By GLORIA CALVI, COLLEEN BARRY and JOSEPH WILSON
SASSARI, Sardinia (AP) — Catalonia’s former separatist leader Carles Puigdemont faced a hearing Monday on the Italian island of Sardinia to decide whether to extradite him to Spain, where he is accused of sedition.
Puigdemont was arrested Sept. 23 in Sardinia, where he had arrived from his home in Belgium to attend a Catalan cultural festival at the invitation of a Sardinian separatist movement. He was freed by a judge a day later pending Monday’s extradition hearing.
Puigdemont and fellow separatists Clara Ponsatí and Toni Comín had their immunity as European Parliament members lifted earlier this year as requested by Spain after the European Union’s general court said that they didn’t demonstrate they were at risk of being arrested.
Ponsatí and Comín were among a contingent of high-profile separatists who traveled to Sardinia to show their support for Puigdemont on Monday, triggering a request sent by a Spanish judge to Italy to have them detained as well. There was no immediate indication they had been taken into custody.
Prosecutors have asked the judge to suspend Puigdemont’s extradition proceedings. A judge doesn’t have to accept the prosecutor’s request, but it does signal that there is not a desire to extradite him to Spain.
A group of about 20 supporters rallied outside the courthouse as Puigdemont arrived for the hearing accompanied by his lawyer, Gonzalo Boye. Some members of the crowd shouted “freedom!”
Puigdemont, 58, has successfully avoided extradition since taking up residence in Waterloo, Belgium, after leading an illegal 2017 secession attempt by the relatively wealthy Catalonia region in Spain’s northeast.

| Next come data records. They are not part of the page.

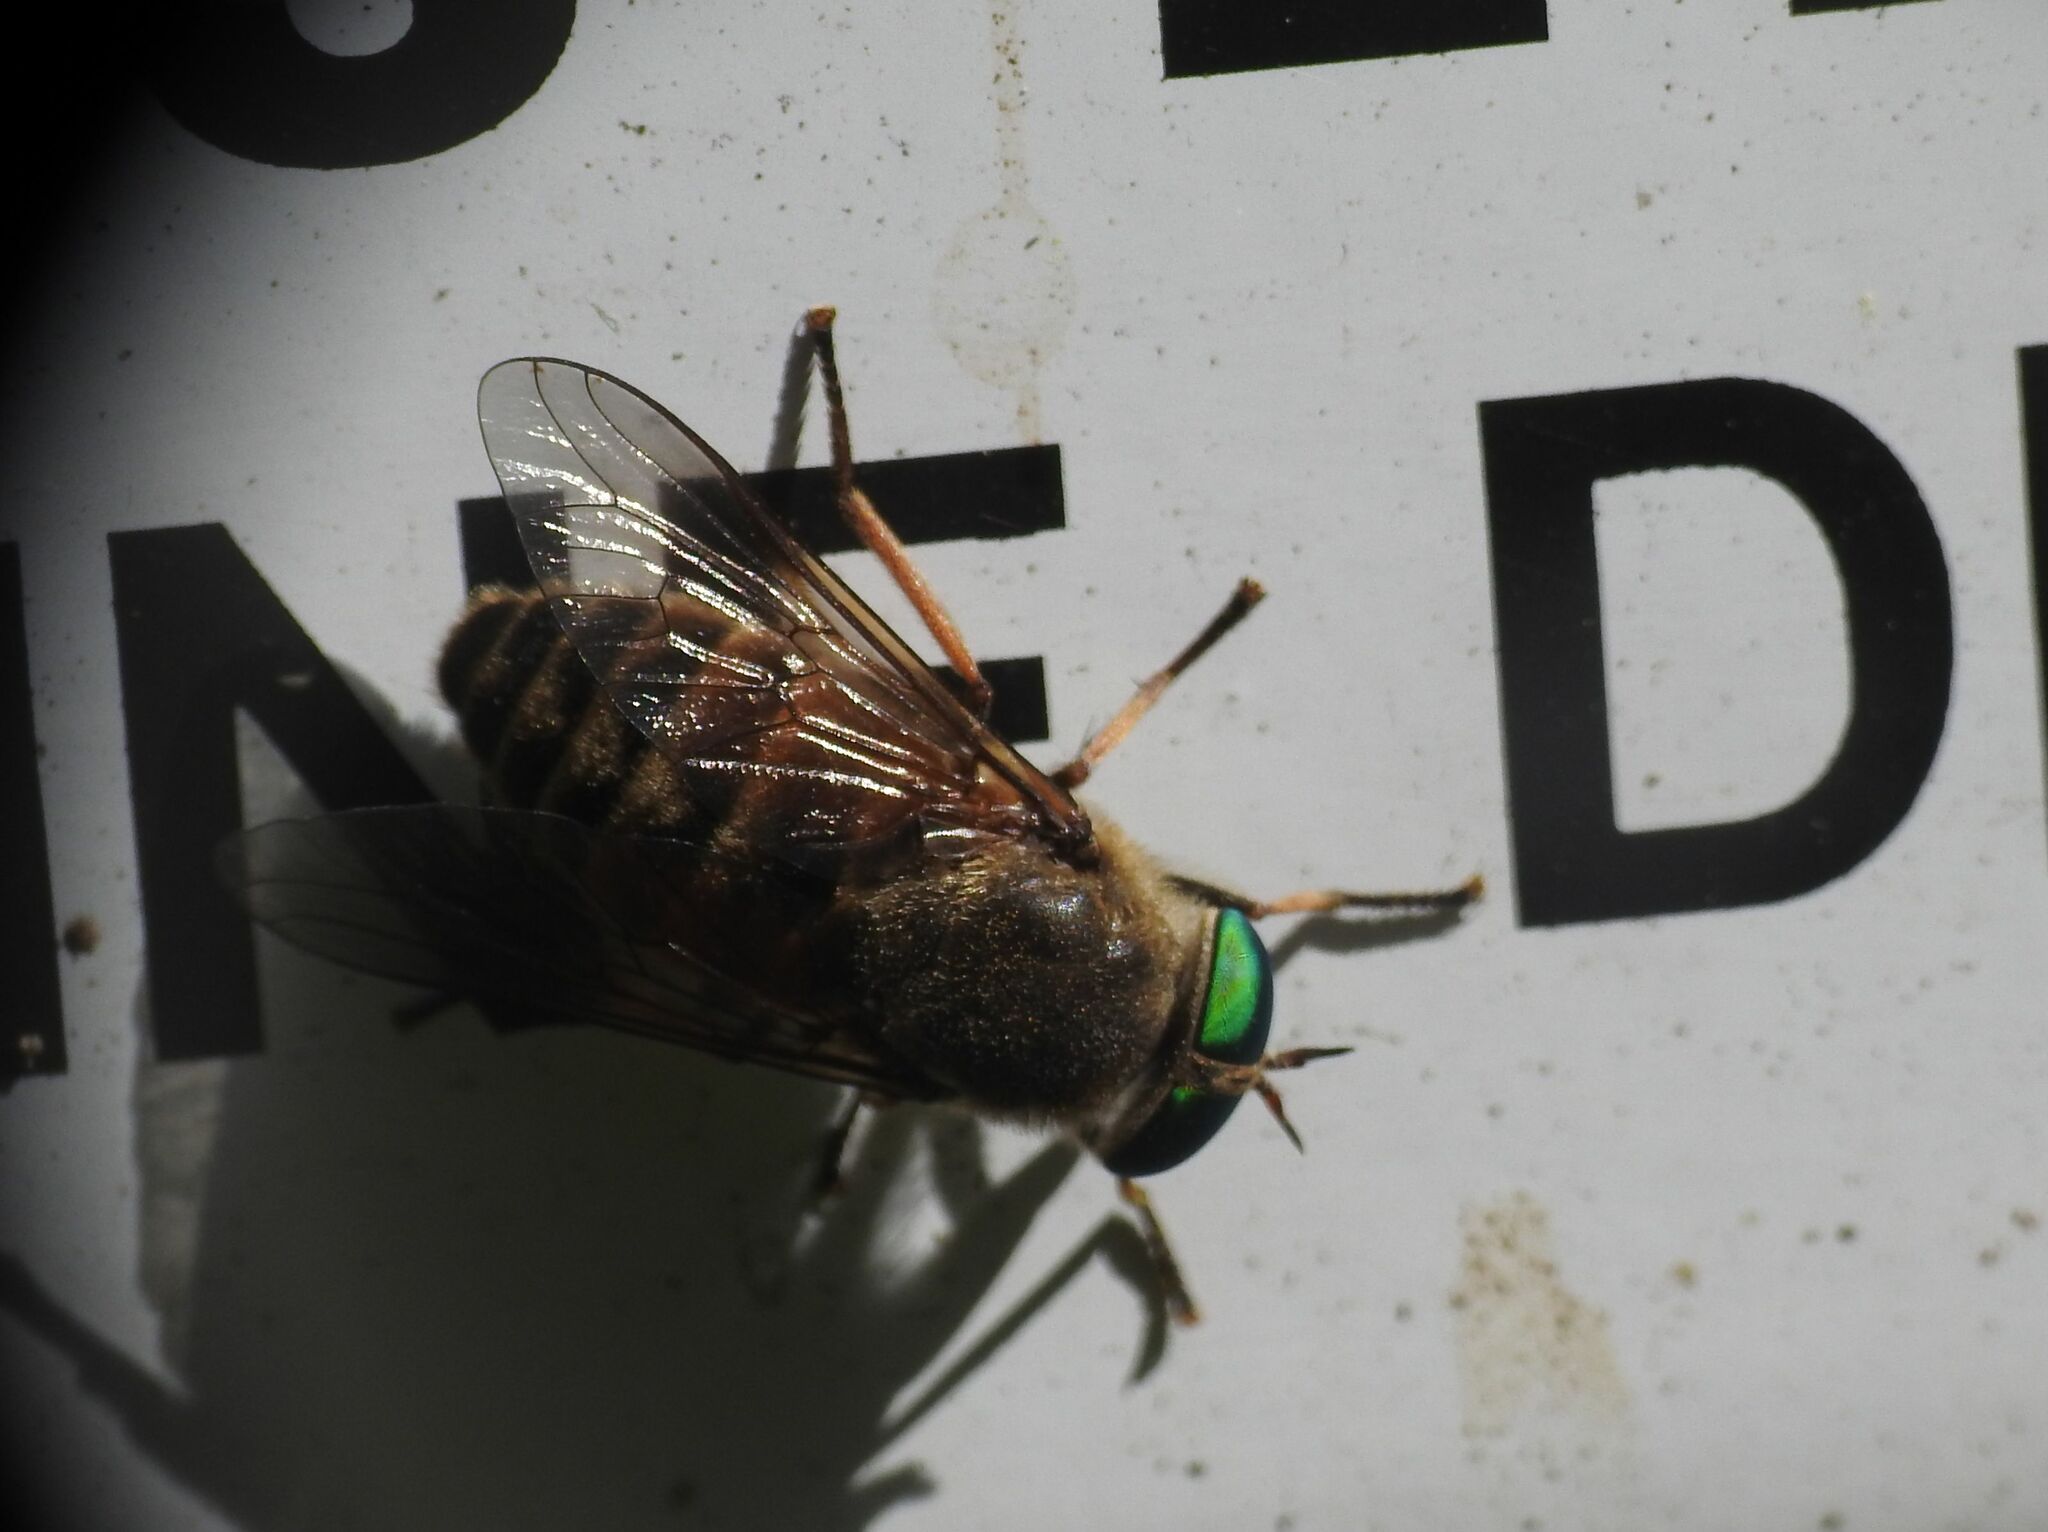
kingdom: Animalia
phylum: Arthropoda
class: Insecta
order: Diptera
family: Tabanidae
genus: Philipomyia
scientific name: Philipomyia aprica
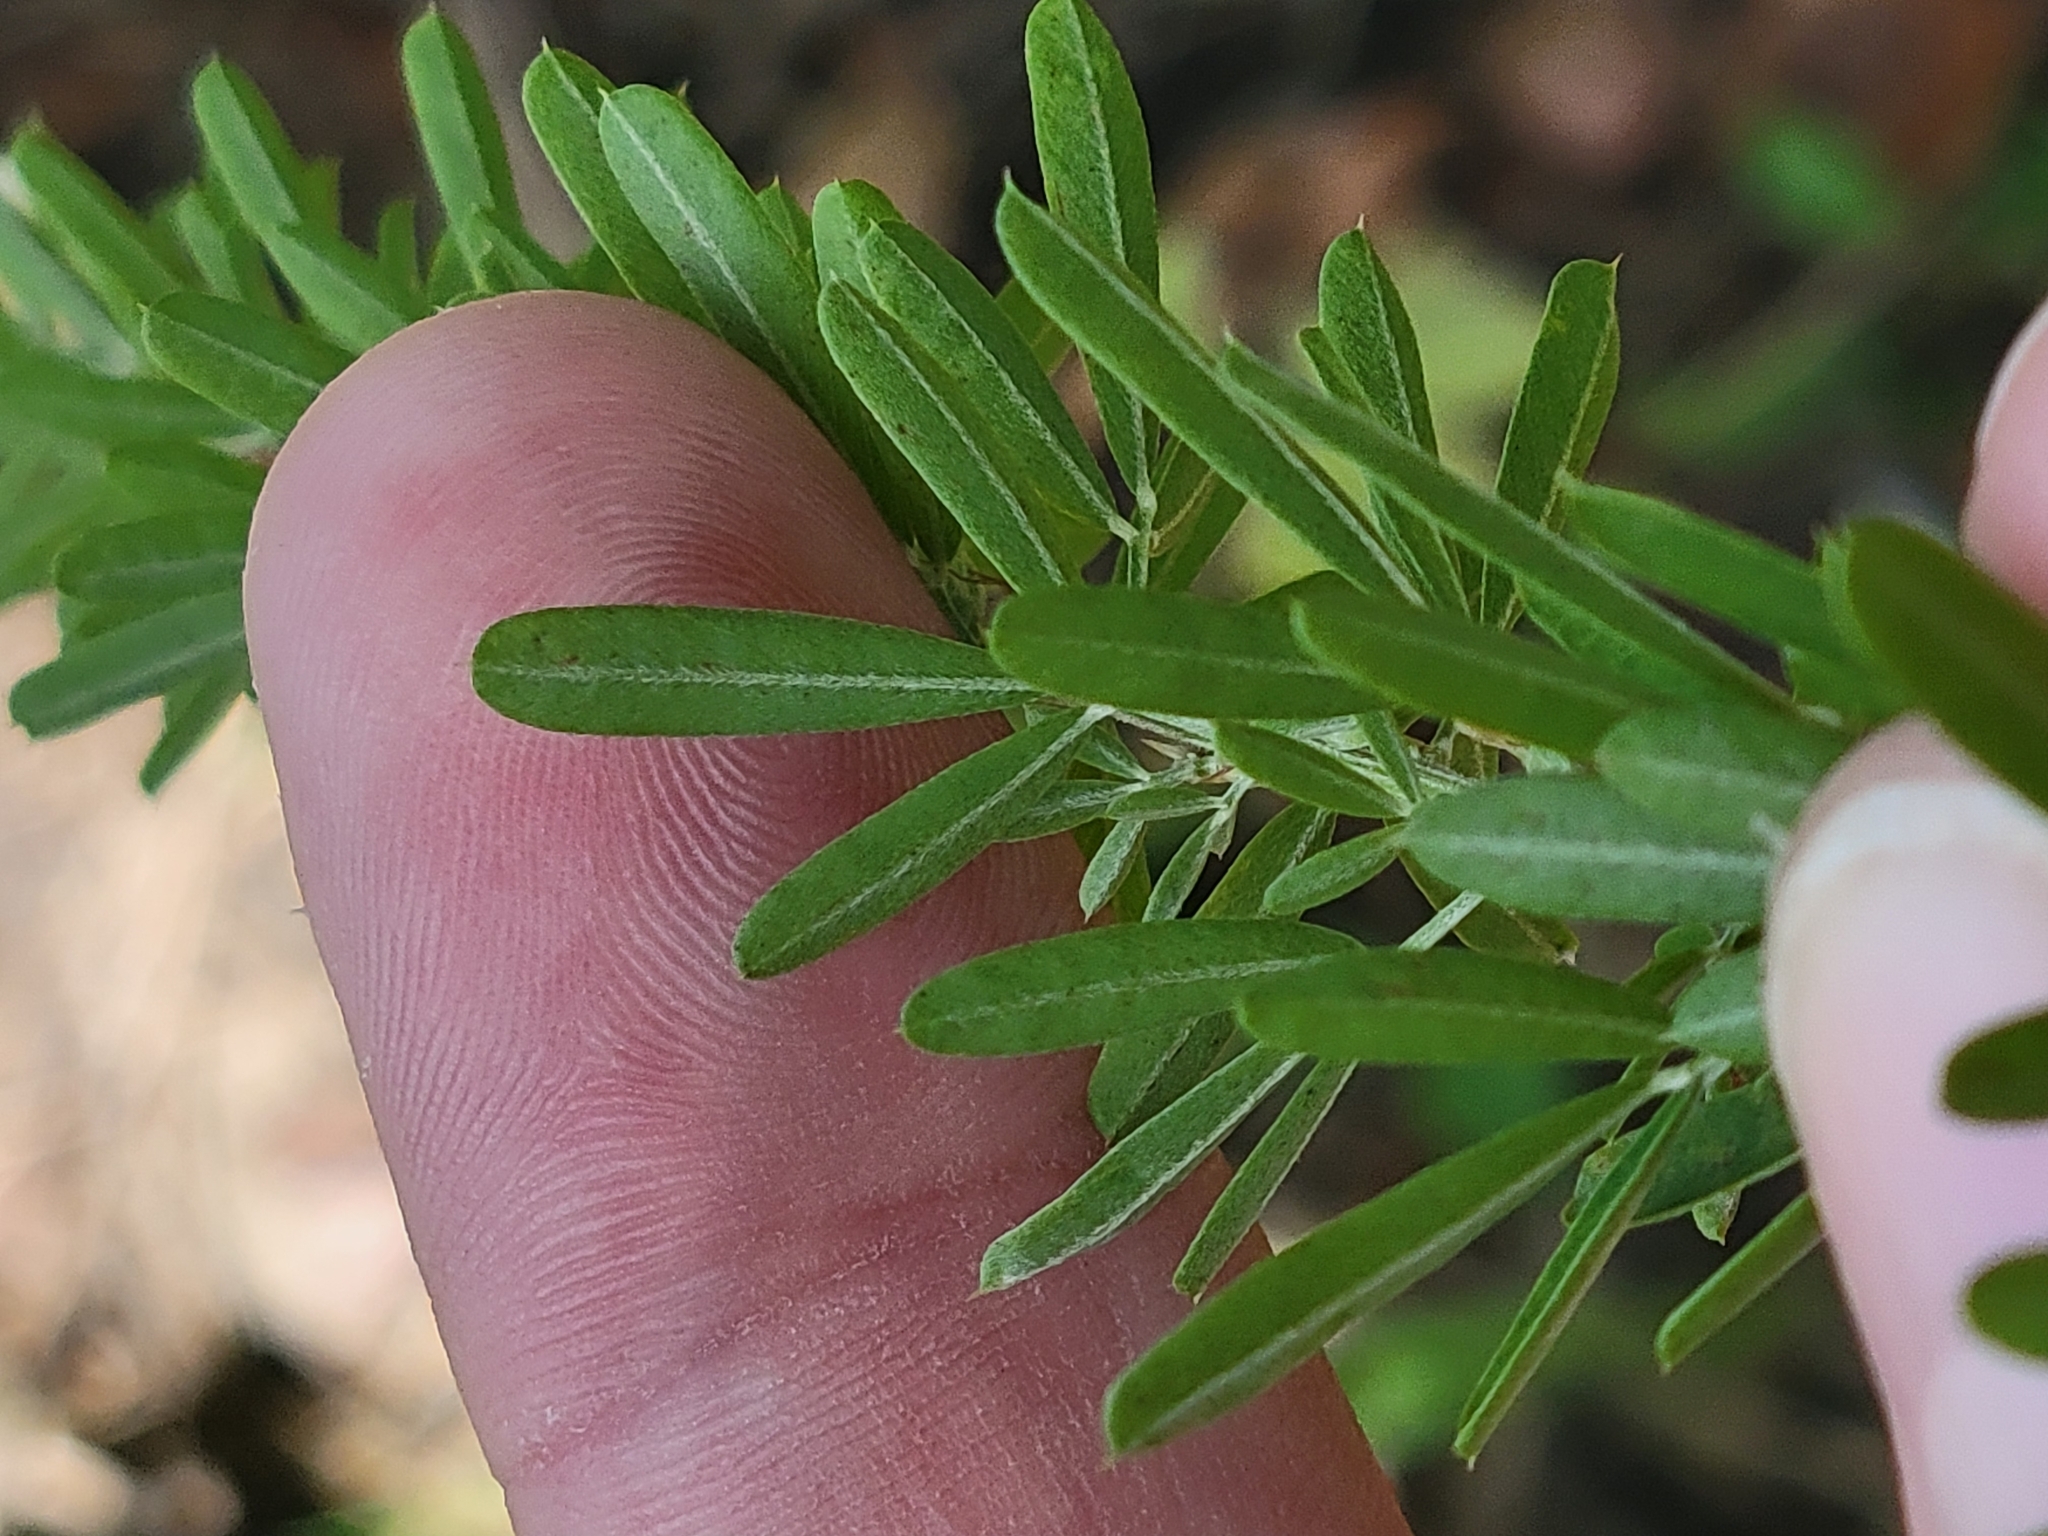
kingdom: Plantae
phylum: Tracheophyta
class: Magnoliopsida
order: Fabales
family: Fabaceae
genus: Lespedeza
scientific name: Lespedeza cuneata
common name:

After a Belgian court declined to send him back in 2017, the following year he was arrested in Germany but a court there also refused to extradite him.
Several of his cohorts who stayed in Barcelona were arrested and found guilty of sedition and the misuse of public funds.
In an attempt to defuse the political crisis he inherited from his conservative predecessor, Spanish Prime Minister Pedro Sánchez pardoned nine imprisoned separatist leaders in June. Puigdemont, and others like him who fled, couldn’t benefit from the act of grace since they have yet to face justice.
The detention of Puigdemont two weeks ago comes with the former regional president struggling to retain his preeminent role in the Catalonia separatist movement, which has surged in popularity over the past two decades.
Puigdemont’s party has lost the regional presidency of Catalonia and is now the minor member of a coalition led by a separatist rival which is leading talks with Sánchez’s government to resolve the festering crisis. Puigdemont’s party isn’t participating in the head-to-head negotiations which its leaders have criticized as a distraction from rebuilding strength for another unilateral secession bid.
Despite already enjoying a good degree of self-rule, polls and election results show that roughly half of Catalans want to form a new state. The other half wants to remain in Spain given the centuries of cultural and family ties linking Catalonia with the rest of the country.
The majority of Spaniards are against the loss of Catalonia, which for decades has represented a land of opportunity for those who moved there from poorer regions.
Sardinia has historic and cultural ties with Catalonia that date back to the 14th century.
Colleen Barry reported from Milan, and Joseph Wilson from Barcelona, Spain.